The possible Government logic banning foreign surrogacy to prevent its misuse, seems counterproductive. Rich Indian commissioning parents can still dominate surrogate mothers through water tight contracts. Barometers of domestic altruistic surrogacy will be an opportunity for corruption and exploitation, sweeping the business of surrogacy into unethical hands in an underground abusive trade. The ends will defeat the means. Surrogacy may still flourish with abandon. Sweeping it under the carpet will not help. Ignoring its prevalence cannot extinguish it at a stroke.
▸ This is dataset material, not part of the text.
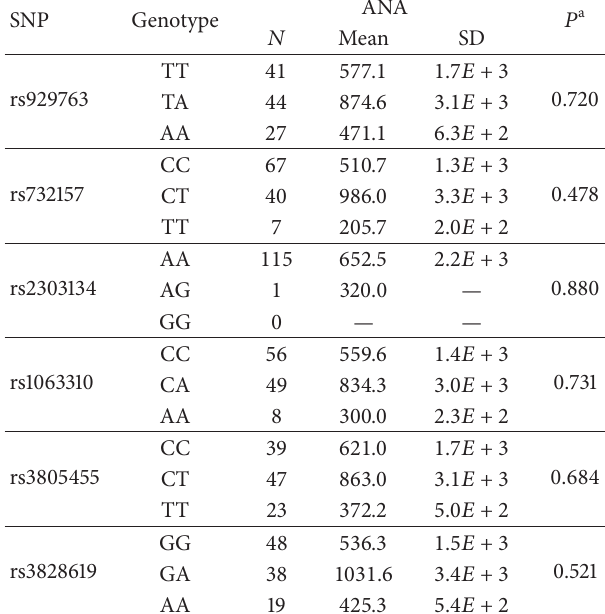
Table 6: The levels of ANA among the genotypes of polymorphisms of GABRP gene in SLE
India, having kindled the fire of surrogacy, now cannot sit back and turn a blind eye. Considering that the commissioning mothers may be Indian nationals whose lives and safety may be at grave risk, there is a dire need for enactment of a wholesome law enveloping all current societal practices associated with surrogacy. If by an existing law made by Parliament, children from India are permitted to be adopted by foreigners irrespective of being a couple or being single, subject to checks, clearances, permissions and screening by a court, a similar logic must prevail for surrogacy as well. The proper approach would be to regulate the practice by a clear codified law in tandem with what has become a societal practice. Persons, citizens or foreigners will not matter. The appropriate and desirable method would be to create a mechanism to judge the suitability of proposed surrogate parents rather than to debar all single or foreign persons. An existing strict and rigorous mechanism in existence for inter country adoptions administered by Central Adoption Resource Agency (CARA), which is now a statutory body, is the ideal example to cite in support. We cannot shut our thinking simply because of the problems. Solutions must be found and a law governing surrogacy for which we have been waiting for the past ten years must give birth to a statute. An unjust proposed law cannot arbitrarily stamp out a determination process of the rights of parties. It is undemocratic and intolerant. Law, thus, must make a call.